= Problem to work on =
In the entries below, filter for the word "lines" and copy every matching line.

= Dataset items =
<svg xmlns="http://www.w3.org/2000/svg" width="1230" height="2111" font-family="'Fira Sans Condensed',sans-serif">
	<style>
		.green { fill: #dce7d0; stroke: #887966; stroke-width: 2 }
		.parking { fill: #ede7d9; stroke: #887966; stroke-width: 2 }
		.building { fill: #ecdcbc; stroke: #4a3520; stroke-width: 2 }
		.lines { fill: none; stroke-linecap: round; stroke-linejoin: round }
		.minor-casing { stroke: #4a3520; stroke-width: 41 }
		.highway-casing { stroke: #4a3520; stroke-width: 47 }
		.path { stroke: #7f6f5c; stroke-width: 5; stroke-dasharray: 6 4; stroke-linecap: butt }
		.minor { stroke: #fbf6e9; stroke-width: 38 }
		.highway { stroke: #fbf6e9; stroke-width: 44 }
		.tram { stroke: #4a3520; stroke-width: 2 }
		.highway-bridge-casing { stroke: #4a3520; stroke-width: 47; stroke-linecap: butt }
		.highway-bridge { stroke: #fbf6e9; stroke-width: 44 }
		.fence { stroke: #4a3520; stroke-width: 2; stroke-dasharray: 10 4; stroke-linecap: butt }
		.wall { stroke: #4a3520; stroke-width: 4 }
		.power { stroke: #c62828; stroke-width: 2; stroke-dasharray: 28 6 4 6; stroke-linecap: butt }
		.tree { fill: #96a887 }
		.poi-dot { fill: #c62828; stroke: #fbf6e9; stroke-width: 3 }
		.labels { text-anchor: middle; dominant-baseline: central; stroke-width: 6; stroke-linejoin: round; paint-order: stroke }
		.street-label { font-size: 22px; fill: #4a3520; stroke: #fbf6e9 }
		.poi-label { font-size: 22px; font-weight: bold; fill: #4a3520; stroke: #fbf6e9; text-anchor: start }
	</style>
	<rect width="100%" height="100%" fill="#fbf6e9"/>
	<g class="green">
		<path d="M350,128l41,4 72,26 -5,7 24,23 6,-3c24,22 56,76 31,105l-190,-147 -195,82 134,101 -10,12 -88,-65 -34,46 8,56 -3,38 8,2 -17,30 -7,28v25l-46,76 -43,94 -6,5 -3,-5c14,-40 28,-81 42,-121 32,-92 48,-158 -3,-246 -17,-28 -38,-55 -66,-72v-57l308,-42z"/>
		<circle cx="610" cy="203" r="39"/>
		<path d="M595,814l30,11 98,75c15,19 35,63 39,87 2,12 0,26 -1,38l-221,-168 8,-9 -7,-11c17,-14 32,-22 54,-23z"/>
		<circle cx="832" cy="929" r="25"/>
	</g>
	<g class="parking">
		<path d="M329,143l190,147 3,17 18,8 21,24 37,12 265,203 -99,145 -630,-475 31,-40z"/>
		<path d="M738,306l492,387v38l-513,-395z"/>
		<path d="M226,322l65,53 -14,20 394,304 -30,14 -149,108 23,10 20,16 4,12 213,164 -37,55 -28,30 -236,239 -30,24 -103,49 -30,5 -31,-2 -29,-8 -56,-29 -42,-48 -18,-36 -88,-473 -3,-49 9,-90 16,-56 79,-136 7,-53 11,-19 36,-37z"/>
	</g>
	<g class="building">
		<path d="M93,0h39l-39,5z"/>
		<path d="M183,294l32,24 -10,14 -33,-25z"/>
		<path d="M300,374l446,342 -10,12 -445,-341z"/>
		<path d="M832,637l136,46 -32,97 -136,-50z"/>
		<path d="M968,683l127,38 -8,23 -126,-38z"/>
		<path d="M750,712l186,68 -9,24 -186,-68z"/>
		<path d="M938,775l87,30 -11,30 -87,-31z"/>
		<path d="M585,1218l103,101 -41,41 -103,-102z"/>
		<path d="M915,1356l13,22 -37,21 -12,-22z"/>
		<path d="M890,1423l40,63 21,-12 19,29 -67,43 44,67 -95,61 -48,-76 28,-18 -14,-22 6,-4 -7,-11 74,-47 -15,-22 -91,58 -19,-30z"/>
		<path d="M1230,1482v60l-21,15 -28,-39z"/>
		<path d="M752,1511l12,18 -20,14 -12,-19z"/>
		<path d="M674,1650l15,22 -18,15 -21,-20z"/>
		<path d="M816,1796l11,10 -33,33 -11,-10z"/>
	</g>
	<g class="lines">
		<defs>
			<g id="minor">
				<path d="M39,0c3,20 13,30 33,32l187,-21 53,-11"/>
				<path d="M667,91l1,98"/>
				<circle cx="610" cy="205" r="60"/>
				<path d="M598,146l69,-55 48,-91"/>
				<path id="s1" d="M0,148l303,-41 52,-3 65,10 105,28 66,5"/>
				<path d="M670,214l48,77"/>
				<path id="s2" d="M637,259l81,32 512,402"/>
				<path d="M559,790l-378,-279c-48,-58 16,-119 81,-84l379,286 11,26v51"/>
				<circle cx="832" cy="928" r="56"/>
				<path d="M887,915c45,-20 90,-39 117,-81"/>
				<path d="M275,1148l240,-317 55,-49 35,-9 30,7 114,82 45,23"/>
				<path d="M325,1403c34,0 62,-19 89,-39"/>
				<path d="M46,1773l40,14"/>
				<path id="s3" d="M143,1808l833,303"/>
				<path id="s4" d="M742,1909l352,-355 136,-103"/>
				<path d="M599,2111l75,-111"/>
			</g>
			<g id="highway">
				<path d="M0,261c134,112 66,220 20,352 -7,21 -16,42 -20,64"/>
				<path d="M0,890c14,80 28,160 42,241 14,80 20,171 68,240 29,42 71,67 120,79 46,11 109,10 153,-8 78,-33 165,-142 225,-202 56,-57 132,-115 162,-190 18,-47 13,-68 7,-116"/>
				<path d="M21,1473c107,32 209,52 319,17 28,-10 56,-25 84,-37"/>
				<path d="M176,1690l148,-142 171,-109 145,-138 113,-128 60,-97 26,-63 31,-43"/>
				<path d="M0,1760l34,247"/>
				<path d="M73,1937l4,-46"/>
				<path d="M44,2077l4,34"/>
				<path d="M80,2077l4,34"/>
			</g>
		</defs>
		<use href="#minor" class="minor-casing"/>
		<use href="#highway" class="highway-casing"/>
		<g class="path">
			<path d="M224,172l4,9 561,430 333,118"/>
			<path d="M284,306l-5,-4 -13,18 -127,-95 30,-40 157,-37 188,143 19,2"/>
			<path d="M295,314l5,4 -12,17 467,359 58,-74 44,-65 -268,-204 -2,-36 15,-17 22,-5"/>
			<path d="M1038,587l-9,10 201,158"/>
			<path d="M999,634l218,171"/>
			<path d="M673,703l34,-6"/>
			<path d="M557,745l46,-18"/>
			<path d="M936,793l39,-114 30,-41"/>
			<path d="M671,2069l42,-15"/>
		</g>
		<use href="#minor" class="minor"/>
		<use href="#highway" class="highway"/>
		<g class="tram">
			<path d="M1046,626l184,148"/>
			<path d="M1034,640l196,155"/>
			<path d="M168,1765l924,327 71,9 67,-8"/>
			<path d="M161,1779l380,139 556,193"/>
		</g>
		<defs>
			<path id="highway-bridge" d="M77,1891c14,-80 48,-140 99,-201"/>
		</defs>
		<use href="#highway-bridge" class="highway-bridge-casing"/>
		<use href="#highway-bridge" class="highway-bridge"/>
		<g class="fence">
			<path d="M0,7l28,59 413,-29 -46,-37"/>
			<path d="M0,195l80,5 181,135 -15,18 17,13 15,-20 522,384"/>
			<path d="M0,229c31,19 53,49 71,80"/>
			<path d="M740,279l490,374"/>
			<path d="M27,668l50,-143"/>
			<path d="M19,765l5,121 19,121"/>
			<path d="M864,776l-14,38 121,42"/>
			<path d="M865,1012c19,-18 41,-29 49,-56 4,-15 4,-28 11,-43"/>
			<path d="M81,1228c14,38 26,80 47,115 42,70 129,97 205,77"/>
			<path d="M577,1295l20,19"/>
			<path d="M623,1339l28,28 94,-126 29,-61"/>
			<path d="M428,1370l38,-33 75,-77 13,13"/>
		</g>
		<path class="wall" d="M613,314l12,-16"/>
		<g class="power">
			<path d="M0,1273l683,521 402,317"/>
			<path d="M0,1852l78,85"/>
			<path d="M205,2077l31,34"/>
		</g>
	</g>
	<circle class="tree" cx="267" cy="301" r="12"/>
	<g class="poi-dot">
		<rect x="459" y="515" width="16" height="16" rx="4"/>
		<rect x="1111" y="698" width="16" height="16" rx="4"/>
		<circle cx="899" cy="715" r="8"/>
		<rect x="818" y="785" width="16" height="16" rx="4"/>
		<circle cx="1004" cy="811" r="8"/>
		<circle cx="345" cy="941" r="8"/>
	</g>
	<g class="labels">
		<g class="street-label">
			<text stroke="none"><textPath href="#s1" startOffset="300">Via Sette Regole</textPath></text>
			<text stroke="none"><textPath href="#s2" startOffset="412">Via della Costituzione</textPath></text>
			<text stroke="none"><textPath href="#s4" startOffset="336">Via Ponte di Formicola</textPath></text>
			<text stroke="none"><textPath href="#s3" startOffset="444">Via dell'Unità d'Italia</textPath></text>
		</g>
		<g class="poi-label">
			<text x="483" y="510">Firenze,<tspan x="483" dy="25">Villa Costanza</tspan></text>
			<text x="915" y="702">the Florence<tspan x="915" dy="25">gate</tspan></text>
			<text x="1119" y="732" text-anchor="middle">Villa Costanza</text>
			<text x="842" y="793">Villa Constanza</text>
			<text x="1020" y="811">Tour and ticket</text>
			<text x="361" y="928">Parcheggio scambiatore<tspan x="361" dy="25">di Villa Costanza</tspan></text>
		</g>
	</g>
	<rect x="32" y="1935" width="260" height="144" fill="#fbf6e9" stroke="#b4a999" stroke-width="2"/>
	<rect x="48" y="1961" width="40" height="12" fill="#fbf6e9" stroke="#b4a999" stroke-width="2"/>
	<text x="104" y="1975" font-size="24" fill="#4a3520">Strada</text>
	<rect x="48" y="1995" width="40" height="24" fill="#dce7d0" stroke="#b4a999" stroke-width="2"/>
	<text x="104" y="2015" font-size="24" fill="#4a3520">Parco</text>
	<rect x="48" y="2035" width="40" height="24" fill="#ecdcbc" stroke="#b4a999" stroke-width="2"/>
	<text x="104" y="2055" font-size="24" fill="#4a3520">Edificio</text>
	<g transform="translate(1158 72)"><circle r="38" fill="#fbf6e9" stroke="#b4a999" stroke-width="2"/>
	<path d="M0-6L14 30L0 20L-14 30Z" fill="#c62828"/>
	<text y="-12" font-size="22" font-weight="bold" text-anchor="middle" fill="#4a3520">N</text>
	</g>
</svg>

= Your solution =
		.lines { fill: none; stroke-linecap: round; stroke-linejoin: round }
	<g class="lines">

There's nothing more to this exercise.